## The problem
Determine the number of lines below that contain the string "sans", and state only that number.
------------------------------------------------------------
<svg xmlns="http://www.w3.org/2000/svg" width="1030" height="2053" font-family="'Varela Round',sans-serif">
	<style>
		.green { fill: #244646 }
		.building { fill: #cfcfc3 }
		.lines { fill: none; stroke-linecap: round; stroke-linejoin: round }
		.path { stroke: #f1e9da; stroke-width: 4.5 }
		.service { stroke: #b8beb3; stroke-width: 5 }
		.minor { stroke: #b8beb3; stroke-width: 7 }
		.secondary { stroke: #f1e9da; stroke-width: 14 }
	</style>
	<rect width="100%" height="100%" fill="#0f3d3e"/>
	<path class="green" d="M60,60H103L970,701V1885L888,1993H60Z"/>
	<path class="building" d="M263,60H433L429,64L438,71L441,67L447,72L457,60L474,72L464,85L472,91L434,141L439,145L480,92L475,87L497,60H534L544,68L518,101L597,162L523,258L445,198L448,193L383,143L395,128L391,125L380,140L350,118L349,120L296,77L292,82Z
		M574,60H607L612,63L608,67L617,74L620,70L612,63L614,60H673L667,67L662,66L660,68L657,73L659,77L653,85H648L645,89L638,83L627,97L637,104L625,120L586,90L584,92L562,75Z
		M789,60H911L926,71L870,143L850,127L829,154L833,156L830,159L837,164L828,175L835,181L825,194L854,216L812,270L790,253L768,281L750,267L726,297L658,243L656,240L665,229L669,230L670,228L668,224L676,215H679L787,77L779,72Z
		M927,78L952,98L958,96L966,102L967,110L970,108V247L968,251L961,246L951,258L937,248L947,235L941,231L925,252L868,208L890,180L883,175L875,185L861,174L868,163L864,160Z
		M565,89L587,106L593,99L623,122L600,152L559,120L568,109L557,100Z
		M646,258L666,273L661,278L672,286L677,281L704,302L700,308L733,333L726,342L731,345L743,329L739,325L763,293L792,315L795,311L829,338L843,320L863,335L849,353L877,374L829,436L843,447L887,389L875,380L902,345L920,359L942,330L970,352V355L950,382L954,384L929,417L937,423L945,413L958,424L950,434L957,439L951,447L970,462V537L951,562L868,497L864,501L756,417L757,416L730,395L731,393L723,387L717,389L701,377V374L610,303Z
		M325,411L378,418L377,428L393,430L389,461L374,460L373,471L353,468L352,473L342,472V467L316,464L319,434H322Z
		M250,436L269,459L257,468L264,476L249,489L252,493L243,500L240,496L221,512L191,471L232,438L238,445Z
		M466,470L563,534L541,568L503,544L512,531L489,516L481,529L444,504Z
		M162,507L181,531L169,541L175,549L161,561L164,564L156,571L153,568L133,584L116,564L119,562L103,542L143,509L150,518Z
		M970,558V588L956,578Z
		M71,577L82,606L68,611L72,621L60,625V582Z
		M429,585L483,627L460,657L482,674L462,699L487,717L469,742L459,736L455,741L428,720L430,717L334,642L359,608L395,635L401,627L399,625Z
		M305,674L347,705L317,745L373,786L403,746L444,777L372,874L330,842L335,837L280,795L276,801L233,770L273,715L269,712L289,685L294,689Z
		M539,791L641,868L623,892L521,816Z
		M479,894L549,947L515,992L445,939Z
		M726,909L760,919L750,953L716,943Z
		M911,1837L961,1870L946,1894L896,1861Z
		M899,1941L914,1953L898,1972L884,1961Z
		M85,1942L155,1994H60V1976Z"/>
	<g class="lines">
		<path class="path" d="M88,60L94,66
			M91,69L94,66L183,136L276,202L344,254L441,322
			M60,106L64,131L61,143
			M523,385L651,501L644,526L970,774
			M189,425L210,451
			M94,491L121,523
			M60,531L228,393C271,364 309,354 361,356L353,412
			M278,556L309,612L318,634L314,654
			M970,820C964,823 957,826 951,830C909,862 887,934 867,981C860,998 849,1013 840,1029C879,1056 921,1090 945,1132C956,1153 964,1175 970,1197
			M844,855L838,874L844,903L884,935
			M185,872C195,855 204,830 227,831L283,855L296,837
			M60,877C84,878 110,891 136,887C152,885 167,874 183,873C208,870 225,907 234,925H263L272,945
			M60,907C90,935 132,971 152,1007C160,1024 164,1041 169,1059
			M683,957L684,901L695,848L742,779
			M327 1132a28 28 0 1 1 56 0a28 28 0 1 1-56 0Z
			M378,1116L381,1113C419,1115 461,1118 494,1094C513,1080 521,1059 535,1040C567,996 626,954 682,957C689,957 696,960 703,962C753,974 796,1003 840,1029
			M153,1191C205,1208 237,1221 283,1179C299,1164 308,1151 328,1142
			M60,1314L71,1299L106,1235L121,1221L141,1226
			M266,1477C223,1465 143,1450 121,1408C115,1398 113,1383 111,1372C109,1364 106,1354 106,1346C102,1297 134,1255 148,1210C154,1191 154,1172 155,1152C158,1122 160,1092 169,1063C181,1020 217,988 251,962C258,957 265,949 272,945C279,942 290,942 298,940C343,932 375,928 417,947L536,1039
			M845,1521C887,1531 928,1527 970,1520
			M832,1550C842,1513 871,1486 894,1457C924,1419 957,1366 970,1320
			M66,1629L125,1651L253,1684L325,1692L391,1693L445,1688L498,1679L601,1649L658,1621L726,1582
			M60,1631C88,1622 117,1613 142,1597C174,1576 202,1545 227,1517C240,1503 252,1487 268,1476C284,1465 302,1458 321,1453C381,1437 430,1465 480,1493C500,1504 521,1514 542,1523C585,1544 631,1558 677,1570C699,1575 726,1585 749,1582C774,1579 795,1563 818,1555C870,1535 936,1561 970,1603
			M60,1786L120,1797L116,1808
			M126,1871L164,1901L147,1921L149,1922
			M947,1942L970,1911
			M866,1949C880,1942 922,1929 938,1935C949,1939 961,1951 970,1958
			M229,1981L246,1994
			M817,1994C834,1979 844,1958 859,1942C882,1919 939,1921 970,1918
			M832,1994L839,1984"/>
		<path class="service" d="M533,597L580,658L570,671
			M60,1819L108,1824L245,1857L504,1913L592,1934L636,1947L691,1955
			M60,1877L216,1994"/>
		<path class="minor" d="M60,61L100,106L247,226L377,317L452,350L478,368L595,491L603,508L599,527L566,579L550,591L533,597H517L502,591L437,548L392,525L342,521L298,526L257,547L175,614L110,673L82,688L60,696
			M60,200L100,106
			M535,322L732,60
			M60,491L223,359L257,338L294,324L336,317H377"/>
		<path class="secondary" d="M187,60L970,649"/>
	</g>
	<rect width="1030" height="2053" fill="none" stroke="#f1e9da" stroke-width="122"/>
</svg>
------------------------------------------------------------
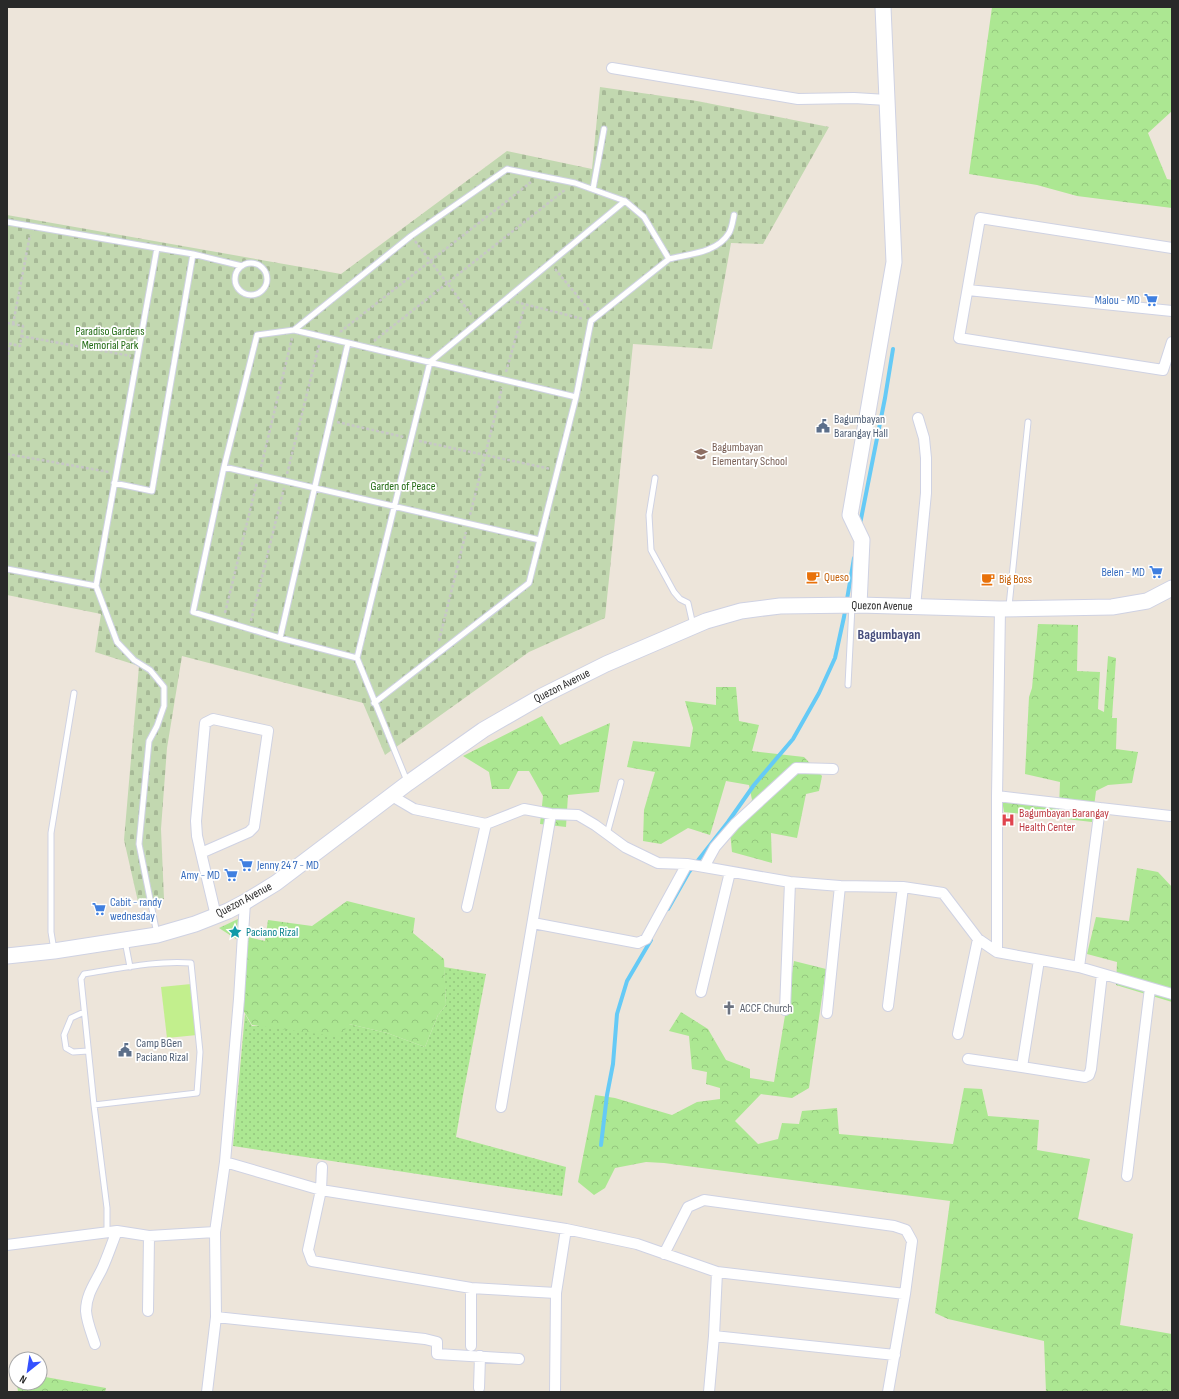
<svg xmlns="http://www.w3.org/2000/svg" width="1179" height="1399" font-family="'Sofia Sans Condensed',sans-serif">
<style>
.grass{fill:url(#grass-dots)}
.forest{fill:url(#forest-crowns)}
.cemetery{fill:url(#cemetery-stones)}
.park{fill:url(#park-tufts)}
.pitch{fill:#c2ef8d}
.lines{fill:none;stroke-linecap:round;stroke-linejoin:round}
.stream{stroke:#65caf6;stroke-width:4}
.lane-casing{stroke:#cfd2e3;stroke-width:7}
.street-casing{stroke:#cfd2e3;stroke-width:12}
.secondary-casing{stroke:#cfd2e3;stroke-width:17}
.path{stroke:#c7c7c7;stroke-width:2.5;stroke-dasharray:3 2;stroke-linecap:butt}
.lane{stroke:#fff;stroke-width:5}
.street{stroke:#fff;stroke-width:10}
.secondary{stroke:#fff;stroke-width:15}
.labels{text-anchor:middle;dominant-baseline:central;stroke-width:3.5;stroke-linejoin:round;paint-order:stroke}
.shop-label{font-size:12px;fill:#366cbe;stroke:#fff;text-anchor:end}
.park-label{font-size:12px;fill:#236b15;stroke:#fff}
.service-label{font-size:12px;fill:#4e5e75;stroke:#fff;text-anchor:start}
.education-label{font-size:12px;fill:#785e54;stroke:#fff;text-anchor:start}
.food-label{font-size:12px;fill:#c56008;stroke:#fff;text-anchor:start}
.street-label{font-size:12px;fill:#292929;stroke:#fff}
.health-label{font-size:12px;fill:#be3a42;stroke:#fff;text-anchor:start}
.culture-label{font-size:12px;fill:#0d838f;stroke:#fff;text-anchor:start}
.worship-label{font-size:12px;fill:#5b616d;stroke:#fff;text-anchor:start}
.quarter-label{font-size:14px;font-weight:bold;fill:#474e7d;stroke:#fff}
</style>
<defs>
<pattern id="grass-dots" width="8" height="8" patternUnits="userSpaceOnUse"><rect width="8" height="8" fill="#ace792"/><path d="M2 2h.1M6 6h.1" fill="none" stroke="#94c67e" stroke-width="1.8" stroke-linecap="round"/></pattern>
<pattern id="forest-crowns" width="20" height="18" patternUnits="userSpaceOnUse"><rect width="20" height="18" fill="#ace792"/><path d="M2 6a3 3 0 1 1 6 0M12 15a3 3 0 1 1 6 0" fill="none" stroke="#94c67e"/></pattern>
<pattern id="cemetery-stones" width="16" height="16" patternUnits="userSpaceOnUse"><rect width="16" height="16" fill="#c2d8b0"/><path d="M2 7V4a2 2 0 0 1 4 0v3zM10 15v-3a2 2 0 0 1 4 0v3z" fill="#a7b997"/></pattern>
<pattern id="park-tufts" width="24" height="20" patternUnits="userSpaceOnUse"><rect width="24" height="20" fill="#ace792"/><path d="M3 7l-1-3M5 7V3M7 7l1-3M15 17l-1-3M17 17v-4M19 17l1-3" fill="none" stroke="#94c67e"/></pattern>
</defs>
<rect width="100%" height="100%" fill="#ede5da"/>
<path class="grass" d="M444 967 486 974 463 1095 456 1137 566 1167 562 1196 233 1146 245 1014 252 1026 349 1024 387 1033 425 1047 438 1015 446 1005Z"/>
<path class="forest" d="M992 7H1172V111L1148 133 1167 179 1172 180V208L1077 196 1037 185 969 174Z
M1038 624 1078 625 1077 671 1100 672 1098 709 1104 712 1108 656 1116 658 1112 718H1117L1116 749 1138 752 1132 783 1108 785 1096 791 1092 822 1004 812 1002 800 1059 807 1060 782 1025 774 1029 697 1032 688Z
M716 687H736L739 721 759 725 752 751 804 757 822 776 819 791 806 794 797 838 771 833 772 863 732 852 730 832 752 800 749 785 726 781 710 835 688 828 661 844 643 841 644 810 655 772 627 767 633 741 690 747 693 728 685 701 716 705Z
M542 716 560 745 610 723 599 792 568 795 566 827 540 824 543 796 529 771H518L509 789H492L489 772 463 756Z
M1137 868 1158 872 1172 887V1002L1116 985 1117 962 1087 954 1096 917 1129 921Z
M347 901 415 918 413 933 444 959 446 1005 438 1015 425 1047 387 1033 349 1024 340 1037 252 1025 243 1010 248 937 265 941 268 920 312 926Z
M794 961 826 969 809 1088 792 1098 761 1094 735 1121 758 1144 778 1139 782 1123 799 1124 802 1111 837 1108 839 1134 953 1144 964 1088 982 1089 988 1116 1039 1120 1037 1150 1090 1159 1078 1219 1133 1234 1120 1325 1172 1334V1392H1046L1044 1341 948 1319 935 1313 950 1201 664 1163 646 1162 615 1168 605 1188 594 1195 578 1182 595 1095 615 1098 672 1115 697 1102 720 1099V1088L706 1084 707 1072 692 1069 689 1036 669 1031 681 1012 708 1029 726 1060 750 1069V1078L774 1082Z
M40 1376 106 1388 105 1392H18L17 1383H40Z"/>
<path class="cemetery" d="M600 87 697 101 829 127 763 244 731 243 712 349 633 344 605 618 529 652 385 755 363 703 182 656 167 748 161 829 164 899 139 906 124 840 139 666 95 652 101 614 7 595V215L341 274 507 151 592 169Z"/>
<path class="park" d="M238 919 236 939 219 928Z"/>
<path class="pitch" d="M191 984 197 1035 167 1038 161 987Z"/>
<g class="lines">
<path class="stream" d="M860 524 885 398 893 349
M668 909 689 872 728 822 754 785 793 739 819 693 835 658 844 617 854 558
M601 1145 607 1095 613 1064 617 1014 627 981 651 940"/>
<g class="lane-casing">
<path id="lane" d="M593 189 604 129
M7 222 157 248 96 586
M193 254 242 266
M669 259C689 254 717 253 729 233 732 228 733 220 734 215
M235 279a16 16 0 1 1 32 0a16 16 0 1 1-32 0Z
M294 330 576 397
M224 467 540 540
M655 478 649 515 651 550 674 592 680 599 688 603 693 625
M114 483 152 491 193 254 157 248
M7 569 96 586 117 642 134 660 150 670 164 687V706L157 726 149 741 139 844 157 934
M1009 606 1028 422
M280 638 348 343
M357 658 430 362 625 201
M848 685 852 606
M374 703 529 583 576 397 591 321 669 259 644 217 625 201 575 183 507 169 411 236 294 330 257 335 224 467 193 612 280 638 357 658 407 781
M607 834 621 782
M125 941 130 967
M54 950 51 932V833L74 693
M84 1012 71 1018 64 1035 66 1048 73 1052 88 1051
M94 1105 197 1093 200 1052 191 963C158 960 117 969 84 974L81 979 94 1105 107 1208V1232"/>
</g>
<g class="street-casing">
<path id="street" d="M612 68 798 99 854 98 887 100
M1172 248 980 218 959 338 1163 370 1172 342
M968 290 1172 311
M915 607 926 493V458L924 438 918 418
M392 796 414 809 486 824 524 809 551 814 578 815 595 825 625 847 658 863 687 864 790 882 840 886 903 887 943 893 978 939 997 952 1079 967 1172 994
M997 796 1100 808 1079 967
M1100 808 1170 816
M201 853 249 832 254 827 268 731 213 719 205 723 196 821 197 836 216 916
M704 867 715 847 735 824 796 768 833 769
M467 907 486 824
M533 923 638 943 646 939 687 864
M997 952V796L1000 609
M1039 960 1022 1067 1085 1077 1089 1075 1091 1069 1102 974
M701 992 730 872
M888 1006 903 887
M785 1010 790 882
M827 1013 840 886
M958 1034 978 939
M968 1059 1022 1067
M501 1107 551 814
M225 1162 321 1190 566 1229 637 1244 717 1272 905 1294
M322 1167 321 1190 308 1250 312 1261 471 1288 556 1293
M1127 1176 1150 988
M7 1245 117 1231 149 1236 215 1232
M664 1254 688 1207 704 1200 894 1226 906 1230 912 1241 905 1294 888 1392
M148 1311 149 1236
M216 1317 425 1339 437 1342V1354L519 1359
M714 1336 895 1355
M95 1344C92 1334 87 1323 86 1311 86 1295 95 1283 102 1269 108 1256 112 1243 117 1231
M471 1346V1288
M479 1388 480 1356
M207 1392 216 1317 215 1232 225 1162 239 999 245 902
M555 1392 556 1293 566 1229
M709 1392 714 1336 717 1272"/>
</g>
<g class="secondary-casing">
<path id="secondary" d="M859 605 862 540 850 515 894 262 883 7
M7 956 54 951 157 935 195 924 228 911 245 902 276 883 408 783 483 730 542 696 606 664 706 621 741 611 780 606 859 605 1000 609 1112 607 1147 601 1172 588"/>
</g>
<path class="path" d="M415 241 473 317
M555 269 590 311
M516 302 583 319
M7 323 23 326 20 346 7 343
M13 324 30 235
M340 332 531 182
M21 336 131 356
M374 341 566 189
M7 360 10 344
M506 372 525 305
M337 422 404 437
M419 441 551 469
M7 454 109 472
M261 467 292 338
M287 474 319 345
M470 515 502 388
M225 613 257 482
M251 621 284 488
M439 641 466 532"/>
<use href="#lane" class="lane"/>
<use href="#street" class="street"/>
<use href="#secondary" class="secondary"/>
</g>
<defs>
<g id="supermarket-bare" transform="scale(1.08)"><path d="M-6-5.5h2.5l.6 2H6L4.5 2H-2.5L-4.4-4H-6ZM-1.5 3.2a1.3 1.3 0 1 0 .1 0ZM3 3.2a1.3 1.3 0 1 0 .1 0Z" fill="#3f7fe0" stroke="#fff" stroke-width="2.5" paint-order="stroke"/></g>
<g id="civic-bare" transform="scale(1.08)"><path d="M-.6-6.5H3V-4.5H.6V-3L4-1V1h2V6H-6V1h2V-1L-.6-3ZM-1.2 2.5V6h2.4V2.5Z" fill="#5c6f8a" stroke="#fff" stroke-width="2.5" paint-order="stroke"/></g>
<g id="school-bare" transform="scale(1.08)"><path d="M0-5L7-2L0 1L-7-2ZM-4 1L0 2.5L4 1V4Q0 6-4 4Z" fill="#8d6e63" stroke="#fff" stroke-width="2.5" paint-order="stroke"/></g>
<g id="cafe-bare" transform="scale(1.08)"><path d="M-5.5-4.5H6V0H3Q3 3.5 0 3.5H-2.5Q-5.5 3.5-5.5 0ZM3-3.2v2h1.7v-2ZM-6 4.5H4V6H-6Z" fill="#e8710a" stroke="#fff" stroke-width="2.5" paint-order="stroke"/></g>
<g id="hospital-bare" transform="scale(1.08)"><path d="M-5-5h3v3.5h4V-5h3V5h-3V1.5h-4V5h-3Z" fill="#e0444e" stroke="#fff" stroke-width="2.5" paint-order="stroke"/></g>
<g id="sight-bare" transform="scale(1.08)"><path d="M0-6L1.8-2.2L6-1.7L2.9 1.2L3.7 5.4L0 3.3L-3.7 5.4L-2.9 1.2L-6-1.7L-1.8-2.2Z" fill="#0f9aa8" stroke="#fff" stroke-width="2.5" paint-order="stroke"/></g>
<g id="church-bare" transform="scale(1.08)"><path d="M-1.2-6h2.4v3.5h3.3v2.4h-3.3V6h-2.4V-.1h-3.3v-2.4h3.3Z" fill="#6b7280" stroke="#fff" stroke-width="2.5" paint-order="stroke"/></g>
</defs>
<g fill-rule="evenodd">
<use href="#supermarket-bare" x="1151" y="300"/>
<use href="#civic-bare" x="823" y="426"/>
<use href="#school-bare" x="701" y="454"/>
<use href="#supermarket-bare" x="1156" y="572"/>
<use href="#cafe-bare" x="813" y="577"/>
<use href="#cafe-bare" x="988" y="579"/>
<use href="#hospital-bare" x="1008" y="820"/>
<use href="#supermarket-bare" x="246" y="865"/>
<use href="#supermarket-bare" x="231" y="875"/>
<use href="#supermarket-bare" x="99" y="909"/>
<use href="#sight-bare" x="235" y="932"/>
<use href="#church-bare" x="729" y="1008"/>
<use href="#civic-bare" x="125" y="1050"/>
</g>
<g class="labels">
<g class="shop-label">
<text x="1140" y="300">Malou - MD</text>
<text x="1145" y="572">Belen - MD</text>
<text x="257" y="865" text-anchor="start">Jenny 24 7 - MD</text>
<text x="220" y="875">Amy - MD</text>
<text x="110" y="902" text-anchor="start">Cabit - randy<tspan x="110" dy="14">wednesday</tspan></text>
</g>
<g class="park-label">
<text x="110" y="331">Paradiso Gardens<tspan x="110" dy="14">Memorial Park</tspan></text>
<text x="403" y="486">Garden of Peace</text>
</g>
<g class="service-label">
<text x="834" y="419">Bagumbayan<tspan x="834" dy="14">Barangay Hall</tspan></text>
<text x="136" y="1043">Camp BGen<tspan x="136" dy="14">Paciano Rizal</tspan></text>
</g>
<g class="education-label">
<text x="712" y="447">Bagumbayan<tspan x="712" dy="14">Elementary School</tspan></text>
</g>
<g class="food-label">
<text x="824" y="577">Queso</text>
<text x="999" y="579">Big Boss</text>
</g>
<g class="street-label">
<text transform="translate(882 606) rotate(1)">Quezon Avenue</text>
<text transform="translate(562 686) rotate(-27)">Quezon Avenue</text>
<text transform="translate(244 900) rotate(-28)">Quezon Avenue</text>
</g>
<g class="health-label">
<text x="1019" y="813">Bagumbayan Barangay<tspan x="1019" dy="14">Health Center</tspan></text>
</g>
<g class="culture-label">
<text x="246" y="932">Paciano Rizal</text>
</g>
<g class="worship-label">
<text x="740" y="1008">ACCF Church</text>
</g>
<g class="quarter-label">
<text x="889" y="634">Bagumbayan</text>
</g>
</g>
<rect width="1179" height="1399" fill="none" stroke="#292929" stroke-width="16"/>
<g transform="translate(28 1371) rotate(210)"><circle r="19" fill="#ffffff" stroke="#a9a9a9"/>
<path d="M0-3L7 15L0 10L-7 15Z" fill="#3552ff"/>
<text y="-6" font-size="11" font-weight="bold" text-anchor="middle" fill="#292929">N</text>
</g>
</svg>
------------------------------------------------------------
## Answer for the task
2